The zine doesn’t provide any easy answers to these questions, but it does suggest some approaches. One of the key messages is that the answers can’t come just from the tech sector. It needs to be an intersectional approach, centered around those who could be most adversely impacted. That’s why moments like this, when we’re connecting across sectors, are so important. By asking questions together, we can see that we all hold pieces of the answer.
Answers to questions like, how can municipal policy advisors & UI designers work together to ensure that people are fully informed about what data is being collected when accessing public services online? And how can programmers and organizers ensure that technology development processes begin with the needs of those who are at greatest risk of harm by the application they’re working on?
The last thing I’ll say is that this issue is a deeply personal one to me. Not just because I’m a woman in this world, but I’m also a recent immigrant to the US, and I come from a family of migrants, many of whom have been subject to surveillance from various governments and threats from repressive forces.

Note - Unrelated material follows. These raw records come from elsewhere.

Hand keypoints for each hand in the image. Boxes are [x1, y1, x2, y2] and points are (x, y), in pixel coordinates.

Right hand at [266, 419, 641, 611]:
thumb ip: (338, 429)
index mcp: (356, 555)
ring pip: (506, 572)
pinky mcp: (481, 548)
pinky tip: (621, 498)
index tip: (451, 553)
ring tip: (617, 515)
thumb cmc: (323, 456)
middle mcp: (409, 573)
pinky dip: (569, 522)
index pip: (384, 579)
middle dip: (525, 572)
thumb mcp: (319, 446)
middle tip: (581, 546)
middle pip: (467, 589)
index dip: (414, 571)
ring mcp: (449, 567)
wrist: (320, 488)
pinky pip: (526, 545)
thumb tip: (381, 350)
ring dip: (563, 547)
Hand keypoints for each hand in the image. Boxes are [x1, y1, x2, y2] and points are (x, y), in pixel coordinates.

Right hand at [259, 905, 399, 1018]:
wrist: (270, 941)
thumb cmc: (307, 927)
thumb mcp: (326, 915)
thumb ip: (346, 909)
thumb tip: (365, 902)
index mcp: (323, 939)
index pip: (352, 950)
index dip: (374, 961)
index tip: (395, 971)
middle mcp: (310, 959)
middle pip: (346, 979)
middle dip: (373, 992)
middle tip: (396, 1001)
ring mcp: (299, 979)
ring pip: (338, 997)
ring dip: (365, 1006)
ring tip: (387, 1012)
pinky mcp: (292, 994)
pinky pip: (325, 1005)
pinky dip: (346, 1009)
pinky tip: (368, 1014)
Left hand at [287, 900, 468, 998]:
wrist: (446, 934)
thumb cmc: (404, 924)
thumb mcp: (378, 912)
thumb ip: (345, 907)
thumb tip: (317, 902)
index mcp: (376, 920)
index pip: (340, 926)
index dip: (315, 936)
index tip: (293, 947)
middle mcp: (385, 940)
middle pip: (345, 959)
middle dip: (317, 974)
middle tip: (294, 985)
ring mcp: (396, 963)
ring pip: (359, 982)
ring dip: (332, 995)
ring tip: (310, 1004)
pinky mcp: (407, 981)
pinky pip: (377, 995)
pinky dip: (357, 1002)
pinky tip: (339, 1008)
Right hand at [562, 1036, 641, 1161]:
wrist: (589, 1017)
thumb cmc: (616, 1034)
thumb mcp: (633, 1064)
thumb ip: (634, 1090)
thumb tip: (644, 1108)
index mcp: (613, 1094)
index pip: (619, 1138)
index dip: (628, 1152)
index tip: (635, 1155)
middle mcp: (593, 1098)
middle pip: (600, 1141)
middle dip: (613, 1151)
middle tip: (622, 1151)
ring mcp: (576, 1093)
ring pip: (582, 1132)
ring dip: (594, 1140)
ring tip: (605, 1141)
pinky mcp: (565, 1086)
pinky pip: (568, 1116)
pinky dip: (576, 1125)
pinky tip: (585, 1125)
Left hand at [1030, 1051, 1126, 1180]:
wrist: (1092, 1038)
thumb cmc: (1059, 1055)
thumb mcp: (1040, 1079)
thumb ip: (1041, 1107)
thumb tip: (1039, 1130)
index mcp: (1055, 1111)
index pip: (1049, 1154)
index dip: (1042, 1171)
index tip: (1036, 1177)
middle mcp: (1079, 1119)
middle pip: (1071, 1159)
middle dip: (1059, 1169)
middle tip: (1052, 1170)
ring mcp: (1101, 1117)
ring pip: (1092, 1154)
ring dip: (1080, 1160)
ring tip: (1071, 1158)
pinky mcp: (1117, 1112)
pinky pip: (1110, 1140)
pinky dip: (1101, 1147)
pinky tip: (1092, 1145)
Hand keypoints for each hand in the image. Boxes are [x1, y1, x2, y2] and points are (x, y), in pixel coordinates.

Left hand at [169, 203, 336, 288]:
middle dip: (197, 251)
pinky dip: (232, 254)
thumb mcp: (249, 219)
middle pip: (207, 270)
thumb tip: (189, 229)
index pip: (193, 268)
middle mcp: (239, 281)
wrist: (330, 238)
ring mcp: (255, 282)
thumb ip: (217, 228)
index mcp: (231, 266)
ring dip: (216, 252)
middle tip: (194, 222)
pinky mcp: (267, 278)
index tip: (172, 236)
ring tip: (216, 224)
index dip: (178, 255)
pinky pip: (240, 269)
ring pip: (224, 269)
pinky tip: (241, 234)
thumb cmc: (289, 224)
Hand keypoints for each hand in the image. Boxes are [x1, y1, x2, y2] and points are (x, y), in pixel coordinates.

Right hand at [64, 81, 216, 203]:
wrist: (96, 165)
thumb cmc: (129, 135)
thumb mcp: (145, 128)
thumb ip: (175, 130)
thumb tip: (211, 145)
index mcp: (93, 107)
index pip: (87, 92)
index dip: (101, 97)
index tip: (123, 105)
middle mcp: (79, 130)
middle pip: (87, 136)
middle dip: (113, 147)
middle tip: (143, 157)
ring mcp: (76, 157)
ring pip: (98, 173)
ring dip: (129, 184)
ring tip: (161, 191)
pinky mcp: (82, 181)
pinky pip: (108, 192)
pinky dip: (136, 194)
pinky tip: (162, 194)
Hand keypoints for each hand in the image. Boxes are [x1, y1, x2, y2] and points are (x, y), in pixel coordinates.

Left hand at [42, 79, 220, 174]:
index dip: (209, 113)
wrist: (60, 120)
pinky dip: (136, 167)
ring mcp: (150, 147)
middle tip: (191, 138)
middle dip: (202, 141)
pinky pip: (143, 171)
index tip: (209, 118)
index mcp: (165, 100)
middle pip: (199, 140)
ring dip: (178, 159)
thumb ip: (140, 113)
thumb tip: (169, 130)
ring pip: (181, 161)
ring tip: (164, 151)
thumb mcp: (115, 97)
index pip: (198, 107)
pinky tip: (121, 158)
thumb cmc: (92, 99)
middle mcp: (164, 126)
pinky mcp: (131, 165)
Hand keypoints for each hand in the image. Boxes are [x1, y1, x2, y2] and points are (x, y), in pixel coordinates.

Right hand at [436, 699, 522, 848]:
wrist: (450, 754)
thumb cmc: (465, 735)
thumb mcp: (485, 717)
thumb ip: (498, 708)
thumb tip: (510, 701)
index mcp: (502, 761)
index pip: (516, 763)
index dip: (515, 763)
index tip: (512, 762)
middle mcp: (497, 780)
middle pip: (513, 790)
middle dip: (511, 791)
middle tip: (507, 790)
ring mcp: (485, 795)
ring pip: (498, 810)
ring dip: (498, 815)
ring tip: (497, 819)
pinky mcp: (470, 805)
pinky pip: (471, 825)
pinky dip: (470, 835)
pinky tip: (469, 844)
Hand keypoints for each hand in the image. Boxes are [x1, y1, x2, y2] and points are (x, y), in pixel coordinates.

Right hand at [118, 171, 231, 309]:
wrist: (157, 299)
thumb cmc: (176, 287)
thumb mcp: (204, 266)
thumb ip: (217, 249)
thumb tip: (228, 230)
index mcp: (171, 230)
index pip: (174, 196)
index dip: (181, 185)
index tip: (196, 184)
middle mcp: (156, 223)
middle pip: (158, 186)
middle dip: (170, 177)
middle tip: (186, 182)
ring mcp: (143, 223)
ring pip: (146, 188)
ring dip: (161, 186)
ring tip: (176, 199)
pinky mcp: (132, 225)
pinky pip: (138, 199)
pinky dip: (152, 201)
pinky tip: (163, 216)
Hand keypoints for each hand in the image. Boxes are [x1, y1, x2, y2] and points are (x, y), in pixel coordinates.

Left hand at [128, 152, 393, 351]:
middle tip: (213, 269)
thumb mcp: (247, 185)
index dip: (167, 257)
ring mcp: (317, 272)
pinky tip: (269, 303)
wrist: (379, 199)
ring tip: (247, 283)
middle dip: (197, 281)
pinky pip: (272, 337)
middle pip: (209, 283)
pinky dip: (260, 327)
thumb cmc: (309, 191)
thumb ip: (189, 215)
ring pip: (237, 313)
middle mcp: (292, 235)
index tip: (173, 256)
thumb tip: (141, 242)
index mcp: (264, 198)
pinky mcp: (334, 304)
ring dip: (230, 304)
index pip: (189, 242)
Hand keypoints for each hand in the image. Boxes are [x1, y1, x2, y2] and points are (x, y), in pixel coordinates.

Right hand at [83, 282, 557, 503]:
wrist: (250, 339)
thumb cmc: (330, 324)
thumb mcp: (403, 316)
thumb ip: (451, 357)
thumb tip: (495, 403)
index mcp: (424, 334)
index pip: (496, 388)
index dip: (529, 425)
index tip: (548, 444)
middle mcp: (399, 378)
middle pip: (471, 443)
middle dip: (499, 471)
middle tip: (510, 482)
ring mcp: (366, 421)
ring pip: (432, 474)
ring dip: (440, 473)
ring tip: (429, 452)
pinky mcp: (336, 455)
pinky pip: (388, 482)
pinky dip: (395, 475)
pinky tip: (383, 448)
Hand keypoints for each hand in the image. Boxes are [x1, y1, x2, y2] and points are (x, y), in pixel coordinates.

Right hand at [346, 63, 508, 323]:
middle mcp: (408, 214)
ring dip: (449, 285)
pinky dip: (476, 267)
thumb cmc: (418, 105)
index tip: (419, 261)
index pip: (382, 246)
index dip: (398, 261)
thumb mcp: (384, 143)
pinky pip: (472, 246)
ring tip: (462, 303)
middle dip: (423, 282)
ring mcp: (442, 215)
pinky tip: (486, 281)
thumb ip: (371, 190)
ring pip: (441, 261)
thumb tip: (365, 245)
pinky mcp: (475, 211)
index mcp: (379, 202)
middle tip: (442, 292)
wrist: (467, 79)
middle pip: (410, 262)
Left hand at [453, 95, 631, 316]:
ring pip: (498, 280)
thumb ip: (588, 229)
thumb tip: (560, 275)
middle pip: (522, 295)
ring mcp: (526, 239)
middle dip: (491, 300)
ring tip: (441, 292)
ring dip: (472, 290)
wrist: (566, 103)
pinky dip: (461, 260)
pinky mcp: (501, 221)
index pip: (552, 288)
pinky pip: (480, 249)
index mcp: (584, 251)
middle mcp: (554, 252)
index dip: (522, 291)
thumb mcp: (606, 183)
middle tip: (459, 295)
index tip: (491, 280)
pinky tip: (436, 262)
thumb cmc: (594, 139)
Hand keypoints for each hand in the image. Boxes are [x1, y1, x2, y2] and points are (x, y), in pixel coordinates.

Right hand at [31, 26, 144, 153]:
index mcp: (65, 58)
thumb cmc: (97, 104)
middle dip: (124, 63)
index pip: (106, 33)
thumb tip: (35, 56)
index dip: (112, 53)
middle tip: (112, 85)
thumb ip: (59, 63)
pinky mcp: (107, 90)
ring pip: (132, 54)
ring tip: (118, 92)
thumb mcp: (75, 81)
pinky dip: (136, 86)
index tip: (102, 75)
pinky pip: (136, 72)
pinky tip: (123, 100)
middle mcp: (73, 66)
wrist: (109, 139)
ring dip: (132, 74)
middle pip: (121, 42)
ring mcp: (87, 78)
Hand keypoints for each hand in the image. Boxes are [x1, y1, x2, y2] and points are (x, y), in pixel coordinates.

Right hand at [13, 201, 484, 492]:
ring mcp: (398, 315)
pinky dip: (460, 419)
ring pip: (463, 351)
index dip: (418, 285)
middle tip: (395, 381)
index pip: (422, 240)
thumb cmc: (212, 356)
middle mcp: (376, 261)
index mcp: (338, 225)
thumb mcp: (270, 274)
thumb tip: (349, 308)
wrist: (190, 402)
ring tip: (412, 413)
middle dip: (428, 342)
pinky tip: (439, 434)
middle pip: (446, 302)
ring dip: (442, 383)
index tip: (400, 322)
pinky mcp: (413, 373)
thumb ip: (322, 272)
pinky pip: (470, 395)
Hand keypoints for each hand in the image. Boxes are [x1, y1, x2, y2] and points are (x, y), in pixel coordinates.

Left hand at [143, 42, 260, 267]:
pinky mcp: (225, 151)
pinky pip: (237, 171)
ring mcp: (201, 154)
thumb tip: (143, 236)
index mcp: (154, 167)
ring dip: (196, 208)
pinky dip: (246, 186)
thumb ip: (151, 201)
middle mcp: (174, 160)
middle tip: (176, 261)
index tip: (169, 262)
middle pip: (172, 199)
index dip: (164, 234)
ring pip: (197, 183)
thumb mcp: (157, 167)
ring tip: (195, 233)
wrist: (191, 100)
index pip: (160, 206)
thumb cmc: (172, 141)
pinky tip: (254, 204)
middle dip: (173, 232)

For a practitioner, this isn’t a common type of lived experience.
We need to face the fact that people who are building these tools rarely have lived experience of worst case scenarios. If the most privileged and powerful people are the ones continuing to make the tools that have access to all our data we’re in deep trouble.
Technology’s lack of diversity isn’t just shameful and poor corporate ethics — it’s dangerous.
So what will it take for the composition of our teams, from the most entry level to the highest positions to shift for our technologies to be more consentful?
This is why I’m so hopeful about and honoured to be working with the Detroit Community Technology Project. DCTP is made up of and led by Detroiters who have direct lived experience of the impacts of digital injustice. Right now, we’re co-designing ways to ensure that the free wireless service and technology education they’re providing to their neighbours is based in consent. We’re working on consentful mechanics — making sure we’re not collecting data that could violate people’s privacy. We’re working on consentful policies — creating plain language terms and conditions and taking the time to explain them to folks. And at the crux of it is consent culture — showing people how and why to use technology in ways that protect each other.
This is the kind of story we so need to be writing and telling in this moment. I know we can and must pierce through our various silos to collaborate in creating many more.
*For this metaphor, I thank Sophie Varlow & Nick Wood, the organizers of Commons Platform, who are working to build a community where folks work to solve their own problems rather than wait for tech saviours. And as they say, they’re embedding consent into the DNA of that community. What a beautiful idea.